Amanda Rheaume demeure scandalisée par le verdict de non-culpabilité rendu l'an dernier dans l'affaire Cindy Gladue, une prostituée morte au bout de son sang dans la baignoire d'une chambre d'hôtel, à quelques pas de son client, lequel dormait paisiblement après leurs ébats violents. 

La chanteuse enrage de constater qu'on puisse estimer des femmes responsable de leur mort ou de leurs cicatrices simplement parce qu'elles sont entrées dans l'engrenage de la prostitution. «Ces femmes sont diminuées et bafouées même après leur mort.
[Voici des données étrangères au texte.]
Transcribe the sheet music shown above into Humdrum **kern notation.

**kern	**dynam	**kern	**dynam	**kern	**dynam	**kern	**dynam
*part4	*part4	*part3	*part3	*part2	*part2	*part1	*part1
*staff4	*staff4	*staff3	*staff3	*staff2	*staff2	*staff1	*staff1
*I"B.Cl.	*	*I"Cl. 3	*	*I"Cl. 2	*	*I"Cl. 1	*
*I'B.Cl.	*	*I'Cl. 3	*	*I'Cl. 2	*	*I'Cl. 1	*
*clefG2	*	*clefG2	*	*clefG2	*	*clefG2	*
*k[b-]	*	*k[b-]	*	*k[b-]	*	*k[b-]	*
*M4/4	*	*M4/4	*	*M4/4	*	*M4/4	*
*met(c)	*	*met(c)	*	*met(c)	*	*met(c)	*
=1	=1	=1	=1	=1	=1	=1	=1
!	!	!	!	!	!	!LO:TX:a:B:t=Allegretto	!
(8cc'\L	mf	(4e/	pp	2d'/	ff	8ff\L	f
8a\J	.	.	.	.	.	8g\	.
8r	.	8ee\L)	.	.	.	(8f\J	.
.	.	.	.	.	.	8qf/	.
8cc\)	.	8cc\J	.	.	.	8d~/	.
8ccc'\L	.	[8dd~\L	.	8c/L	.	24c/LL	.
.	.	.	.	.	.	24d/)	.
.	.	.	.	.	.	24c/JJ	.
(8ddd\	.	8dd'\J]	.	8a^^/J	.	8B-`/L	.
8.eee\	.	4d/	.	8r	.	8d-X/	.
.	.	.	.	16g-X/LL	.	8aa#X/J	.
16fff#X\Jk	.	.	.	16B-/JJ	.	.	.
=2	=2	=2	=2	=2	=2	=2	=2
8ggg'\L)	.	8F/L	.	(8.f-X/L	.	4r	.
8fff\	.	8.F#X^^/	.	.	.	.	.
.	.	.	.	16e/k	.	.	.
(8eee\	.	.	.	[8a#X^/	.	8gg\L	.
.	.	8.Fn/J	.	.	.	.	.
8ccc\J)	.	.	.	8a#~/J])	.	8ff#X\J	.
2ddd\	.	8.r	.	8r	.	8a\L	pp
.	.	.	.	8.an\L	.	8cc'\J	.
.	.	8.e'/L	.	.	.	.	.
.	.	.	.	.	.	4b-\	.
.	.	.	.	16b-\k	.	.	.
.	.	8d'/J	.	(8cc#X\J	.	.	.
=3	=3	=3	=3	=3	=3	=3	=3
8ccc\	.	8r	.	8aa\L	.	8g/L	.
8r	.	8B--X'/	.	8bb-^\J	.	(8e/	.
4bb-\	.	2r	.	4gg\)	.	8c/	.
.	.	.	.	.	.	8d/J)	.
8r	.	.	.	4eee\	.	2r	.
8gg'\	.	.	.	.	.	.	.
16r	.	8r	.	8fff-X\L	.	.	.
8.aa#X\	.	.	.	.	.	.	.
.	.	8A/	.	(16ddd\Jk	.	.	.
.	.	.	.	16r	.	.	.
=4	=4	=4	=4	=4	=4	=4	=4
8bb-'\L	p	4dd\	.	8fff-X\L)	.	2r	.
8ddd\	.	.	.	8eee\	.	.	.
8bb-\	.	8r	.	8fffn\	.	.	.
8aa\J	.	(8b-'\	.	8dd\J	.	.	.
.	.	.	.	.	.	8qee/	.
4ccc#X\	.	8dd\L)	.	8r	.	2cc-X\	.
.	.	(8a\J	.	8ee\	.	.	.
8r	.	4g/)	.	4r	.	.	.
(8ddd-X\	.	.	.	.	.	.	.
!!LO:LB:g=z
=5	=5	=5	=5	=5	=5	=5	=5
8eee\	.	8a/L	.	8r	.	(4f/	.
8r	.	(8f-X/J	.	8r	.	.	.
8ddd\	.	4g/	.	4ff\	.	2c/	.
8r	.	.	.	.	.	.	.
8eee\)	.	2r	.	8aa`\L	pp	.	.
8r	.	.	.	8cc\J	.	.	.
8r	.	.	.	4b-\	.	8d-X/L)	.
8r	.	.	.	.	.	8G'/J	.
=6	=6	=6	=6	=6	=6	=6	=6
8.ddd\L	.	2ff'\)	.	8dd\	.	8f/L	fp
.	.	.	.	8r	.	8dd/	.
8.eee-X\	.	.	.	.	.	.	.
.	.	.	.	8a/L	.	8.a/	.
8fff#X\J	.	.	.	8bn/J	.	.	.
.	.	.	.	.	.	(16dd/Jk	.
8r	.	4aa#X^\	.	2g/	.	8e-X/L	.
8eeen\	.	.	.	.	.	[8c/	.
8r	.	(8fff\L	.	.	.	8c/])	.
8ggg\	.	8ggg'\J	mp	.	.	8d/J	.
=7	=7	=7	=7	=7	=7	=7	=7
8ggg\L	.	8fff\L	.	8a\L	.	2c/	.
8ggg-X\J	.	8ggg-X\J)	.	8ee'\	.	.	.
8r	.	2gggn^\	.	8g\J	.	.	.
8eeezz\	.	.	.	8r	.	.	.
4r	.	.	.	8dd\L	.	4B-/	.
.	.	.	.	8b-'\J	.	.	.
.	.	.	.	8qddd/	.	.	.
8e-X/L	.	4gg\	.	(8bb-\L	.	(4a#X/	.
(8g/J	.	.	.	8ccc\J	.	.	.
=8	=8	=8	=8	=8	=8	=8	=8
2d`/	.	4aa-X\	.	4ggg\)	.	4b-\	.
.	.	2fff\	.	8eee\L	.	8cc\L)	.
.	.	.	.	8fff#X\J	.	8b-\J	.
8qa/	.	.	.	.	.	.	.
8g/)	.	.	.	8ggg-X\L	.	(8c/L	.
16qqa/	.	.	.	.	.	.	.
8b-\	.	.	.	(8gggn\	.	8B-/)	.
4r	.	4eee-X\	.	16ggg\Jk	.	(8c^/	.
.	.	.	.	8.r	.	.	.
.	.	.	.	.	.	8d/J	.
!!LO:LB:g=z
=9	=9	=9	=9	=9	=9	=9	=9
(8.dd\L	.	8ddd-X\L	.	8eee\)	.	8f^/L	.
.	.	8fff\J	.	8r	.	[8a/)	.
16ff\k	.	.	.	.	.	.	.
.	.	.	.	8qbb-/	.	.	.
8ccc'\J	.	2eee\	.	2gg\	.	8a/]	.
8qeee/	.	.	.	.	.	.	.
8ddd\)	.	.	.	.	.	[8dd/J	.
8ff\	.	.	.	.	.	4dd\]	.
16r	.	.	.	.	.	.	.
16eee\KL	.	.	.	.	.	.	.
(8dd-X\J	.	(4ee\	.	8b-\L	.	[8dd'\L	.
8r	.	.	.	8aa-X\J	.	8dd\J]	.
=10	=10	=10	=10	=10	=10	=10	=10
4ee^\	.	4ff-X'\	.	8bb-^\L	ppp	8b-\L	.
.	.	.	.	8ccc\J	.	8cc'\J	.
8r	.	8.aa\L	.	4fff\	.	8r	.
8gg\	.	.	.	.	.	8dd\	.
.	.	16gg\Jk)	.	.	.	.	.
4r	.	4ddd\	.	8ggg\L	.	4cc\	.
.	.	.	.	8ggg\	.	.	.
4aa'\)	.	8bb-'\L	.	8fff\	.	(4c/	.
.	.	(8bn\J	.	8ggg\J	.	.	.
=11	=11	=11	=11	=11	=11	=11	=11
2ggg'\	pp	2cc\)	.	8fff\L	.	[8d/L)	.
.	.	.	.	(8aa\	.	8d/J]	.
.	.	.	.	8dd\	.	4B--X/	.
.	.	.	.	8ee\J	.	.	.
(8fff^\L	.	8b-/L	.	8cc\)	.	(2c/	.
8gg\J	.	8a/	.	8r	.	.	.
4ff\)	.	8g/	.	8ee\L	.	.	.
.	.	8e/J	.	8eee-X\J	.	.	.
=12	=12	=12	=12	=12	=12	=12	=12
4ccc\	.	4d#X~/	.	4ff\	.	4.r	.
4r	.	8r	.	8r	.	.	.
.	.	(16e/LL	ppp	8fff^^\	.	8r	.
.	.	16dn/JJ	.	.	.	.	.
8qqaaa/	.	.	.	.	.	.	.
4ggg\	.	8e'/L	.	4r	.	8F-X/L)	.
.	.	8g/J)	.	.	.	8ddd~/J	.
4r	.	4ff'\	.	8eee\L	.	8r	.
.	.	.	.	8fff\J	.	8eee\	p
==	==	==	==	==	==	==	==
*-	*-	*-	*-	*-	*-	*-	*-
Qu'on ait pu acquitter le méchant de cette histoire, ça me dépasse complètement!» 

«Tous les profits tirés de cet extrait serviront à aider la campagne de financement de l'Association des femmes autochtones du Canada, et j'en suis très heureuse», note Amanda Rheaume. Elle en a tiré un vidéoclip inspiré du REDDress Project que l'artiste visuelle Jaime Black, une Métis manitobaine, avait conçu en 2014 en réponse à ce millier de femmes disparues.

«Alors, oui, Jaime Black m'a influencée - et j'ai obtenu son aval. Je trouvais que l'image de la robe est rouge est parfaite parce que c'est normalement pour sortir et passer du bon temps que les femmes vont porter une robe, mais dans ce cas, le vêtement représente l'esprit de quelqu'un qui a disparu ou été assassiné. Il devient une façon d'honorer sa mémoire.»

Fière porteuse de son héritage autochtone, elle est convaincue que chanter a un pouvoir de guérison. «Peut-être pas dans le cas de Red Dress, mais j'ose espérer que cette chanson a un pouvoir de conscientisation, de paix, et celui de faire un peu réfléchir.»

Le public aura l'occasion de s'en émouvoir, jeudi, à la Quatrième salle du CNA, où elle se produit à guichets fermés, avant d'amorcer une grande tournée pancanandienne.